The last, and perhaps, the most legitimate hope, rests with the proposed amendment to the Constitution. About 100 items, including the tenure of the President, have been listed for tinkering. On the President's tenure, the Senator Mantu-led Senate Committee has advanced three proposals on the review of the 1999 Constitution. These are:

Two terms of five years each.
Three terms of four years each.
Retention of the status quo (two terms of four years each).

This is also not working as fast as calculated. The Senate subcommittee instituted to look into the Mantu Report before it goes on public hearing has dumped all suggestions bordering on the extension of tenure beyond 2007.

Thus, the campaigners, as it is, are left with a zero option. Senate President Ken Nnamani has dropped sufficient hint. At the first plenary session of the Senate this year, he said: "Our economic prosperity and social stability require policy continuity, not necessarily regime continuity. Indeed, regime change and periodic renewals of the people's mandate are critical ingredients of participatory democracy."

President Obasanjo may have been wrestled to a standstill on the controversial third term programme. He has been ominously silent on the matter except for his speech in Germany sometime last year when he told an international audience that he was under tremendous pressure from Nigerians to continue in office.

Nigerians mounting the pressure will include Chief Festus Odimegwu, managing director of Nigerian Breweries, who has never missed any opportunity to advertise the Obasanjo's presidency as the best thing that has happened in Nigeria since Independence.
If Chief Odimegwu is not talking, members of Transcorp, the national company with official backing to cut offshore deals, will be saying precisely the same thing. They include Mrs. Ndidi Okereke-Onyuike, director-general of the Nigerian Stock Exchange, Mr. Femi Otedola, Alhaji Aliko Dangote, among others.

Consequently, if anything, the sustained opposition to the third term agenda by credible quarters has exploded the myth that Obasanjo is, after all, not under any form of pressure to overstay his welcome, as prescribed by the 1999 Constitution. The UK and US have sent signals of their dissatisfaction with the peddled extension of tenure. South African President Thabo Mbeki has said in passing that he would not seek a third term or encourage his party, the African National Congress (ANC) to use its numerical strength at the Legislature to amend the Constitution to that effect.

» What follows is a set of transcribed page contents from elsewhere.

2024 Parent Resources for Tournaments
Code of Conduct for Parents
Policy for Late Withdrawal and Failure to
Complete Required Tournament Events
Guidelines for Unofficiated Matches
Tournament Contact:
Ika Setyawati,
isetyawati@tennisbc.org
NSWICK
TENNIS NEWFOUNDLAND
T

As always, the Obasanjo administration's razor tongue, Femi Fani-Kayode has told all foreign leaders to mind their countries. Also, when former Head of State, General Yakubu Gowon (rtd) advised that President Obasanjo should learn from history and let the sleeping dog lie, Fani-Kayode advised him to shut up.

But the heat has remained unabated and Baba appears to have asked a few of his men to do some explanations. This is why the PDP leadership has been generous with sporadic denials of the plot to extend Obasanjo's stay in power beyond 2007. Onyema Ugochukwu's article is an exercise in a similar vein. His argument, in a nutshell, is that the thick smoke notwithstanding, there is no fire underneath. He has dismissed the huge and palatable subject matter of third term, which has kept the media busy for over a year, as a hoax.

If Ugochukwu's position turns out the case, Nigerians will be very happy. Vice President Atiku Abubakar will be happier. His ambition to succeed Obasanjo and the latter's determination to frustrate that ambition have often been mentioned as part of the several motives driving the third term project.